Дядюшка Томашович рассердился:
— Послушай! Раз ты к моим словам относишься несерьёзно, в другой раз ничего тебе не скажу.
— А что я плохого сказал?
— Чего же ты всё хмыкаешь?
— Если хмыкнул я, так плохого ничего сказать не хотел.
— И я тебе ничего плохого не сказал.
— Гм… И много тогда браконьеров этих самых было? — вернулся я к сказкам.
— Много. Когда есть людям нечего, браконьеров, преступников и всяких негодяев много по свету шатается… Ой-ой-ой! Но того негодяем считать надо, кто без нужды негодяем стал. У него и крыша над головой есть, и еда, а он развлекается и думает: какую бы ещё гадость людям сделать? Вот это негодяй настоящий! А приходится человеку по свету шататься, и он даже воровать вынужден, чтобы себя и семью прокормить. Так разве он негодяй?
— Нет.
— Вот и я так думаю. В сказках-то говорится о тех и о других, о добрых и злых людях. Добрыми и злыми их называют по заслугам. Расскажешь обо мне людям — вот тебе и сказка на свет появилась. Я расскажу о тебе — будет две сказки… Смотри-ка! Корова-то у нас за колючую изгородь забралась! Ну-ка, гони её оттуда!
Я побежал за коровой.
ПОЧЕМУ КУКУЮТ КУКУШКИ
На Грефтах есть такая бревенчатая избушка, а в ней только железная кровать, деревянная скамейка маленький дубовый стол. За избушкой бежит ручеёк, который делит деревенские луга на две равные части, и мы пасём стадо то на одном, то на другом берегу.

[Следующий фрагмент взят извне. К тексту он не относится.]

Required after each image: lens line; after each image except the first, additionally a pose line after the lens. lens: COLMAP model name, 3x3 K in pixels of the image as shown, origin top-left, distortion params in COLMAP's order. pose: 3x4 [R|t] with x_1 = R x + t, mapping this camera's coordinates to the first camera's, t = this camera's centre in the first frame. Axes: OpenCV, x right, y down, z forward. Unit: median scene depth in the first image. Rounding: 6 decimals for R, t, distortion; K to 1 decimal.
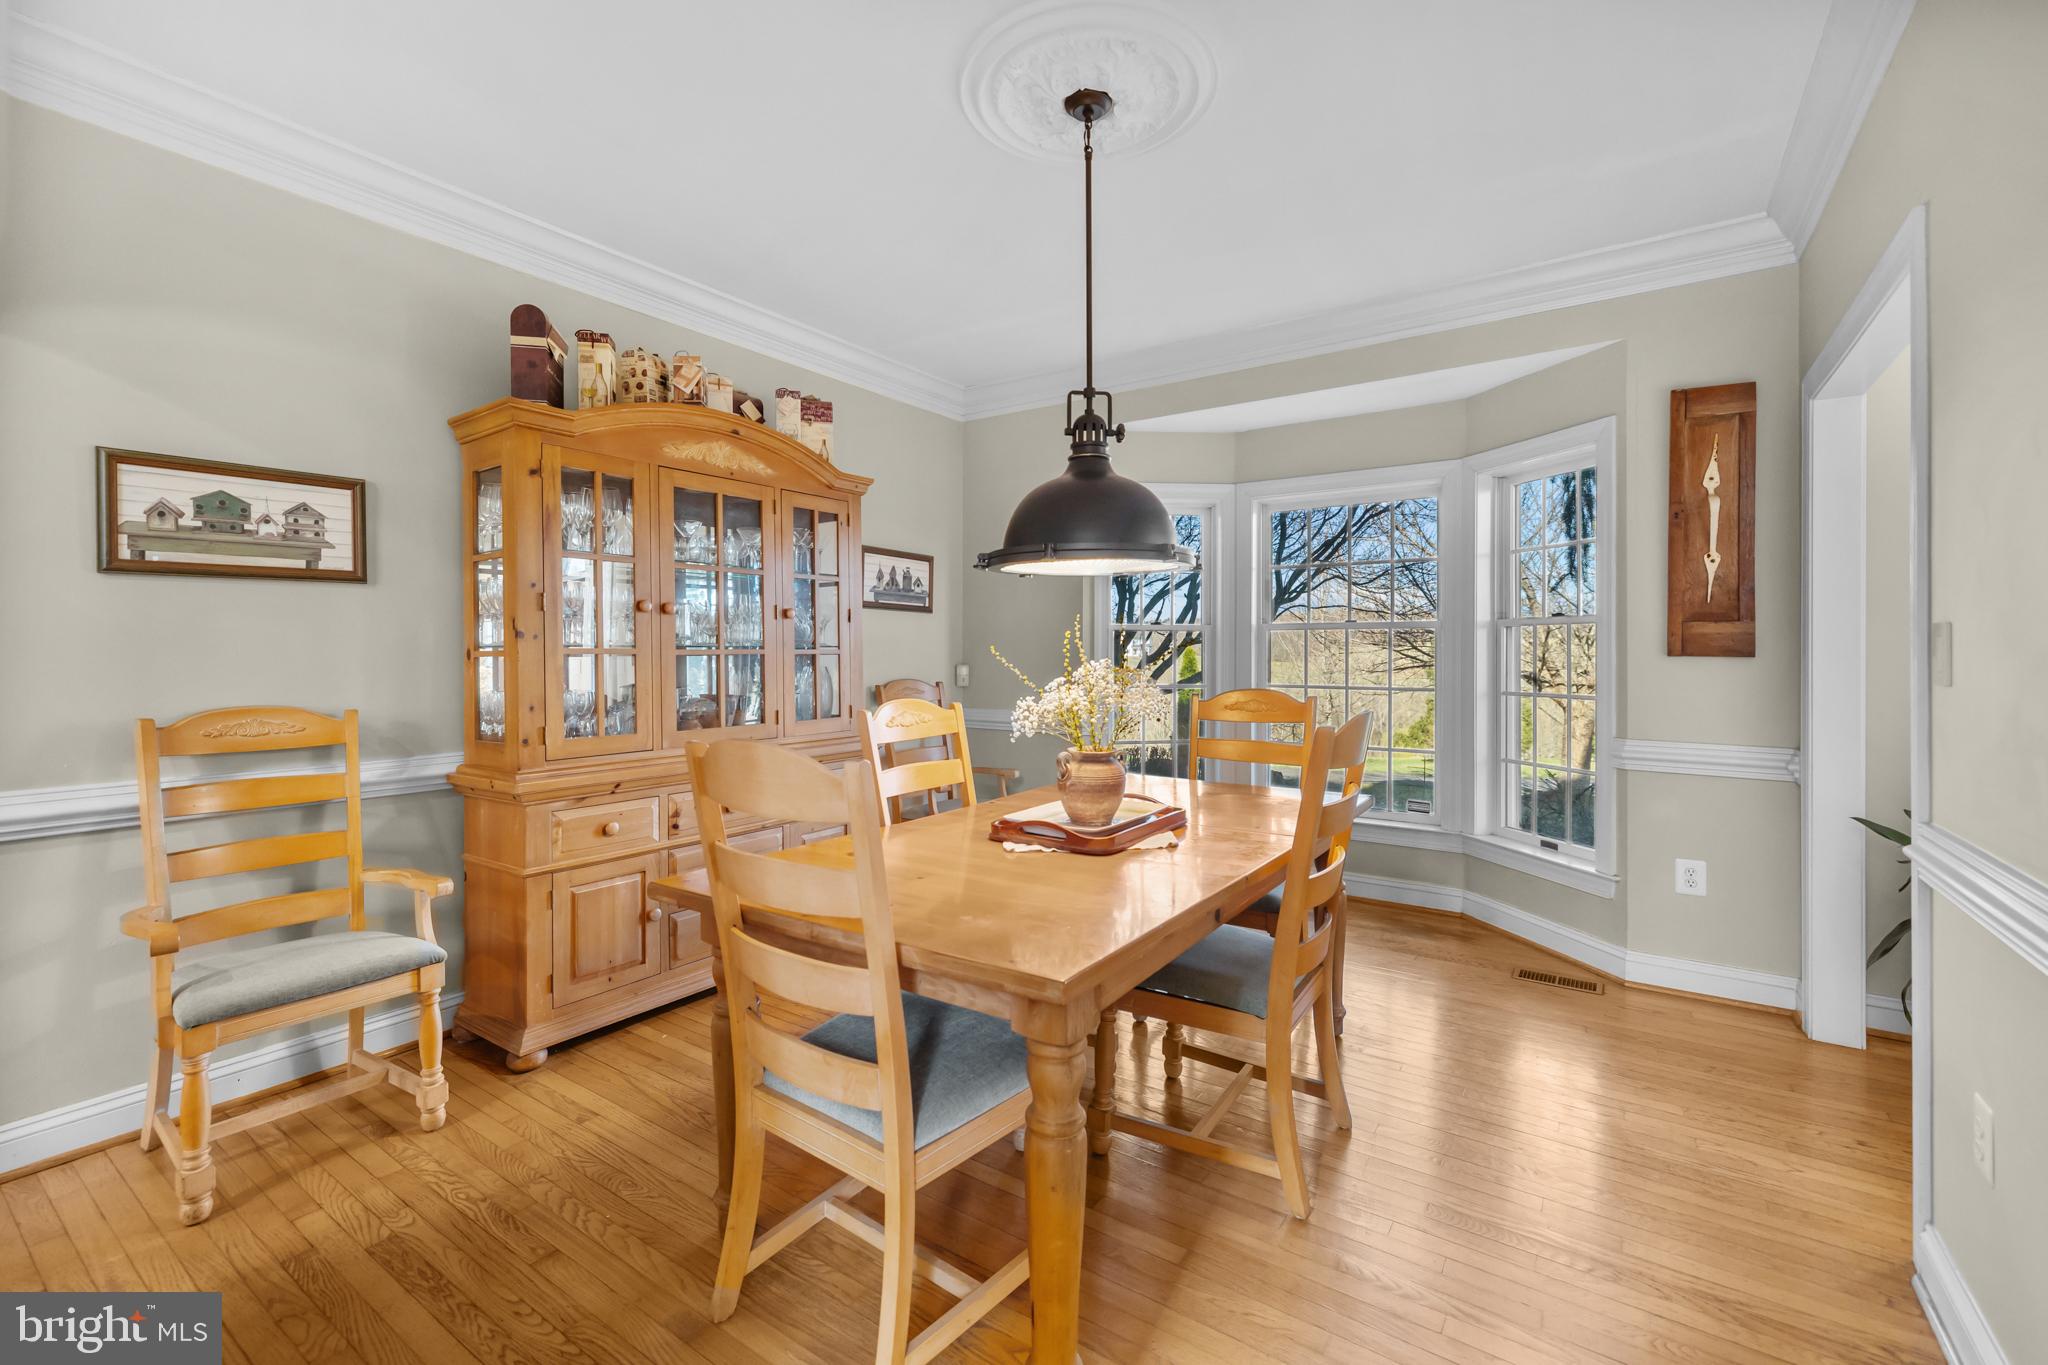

Летом ручеёк похож на овражек: русло у него глубокое, а воды в нём совсем мало. Чуть отойдёшь в сторону — и журчанья совсем не слышно.
А весной и осенью ручеёк вздувается, вода начинает шуметь громче, отрывает от берегов землю, и тогда он похож на настоящую речку.
Я всегда сердился, что никто для этого ручейка никакого названия не придумал. И по этой причине его ни на какой географической карте не обозначили, как и Грушковца на обыкновенной карте вы тоже не найдёте.
— Дядя Рафаэль! — окликнул я дядюшку Томашовича.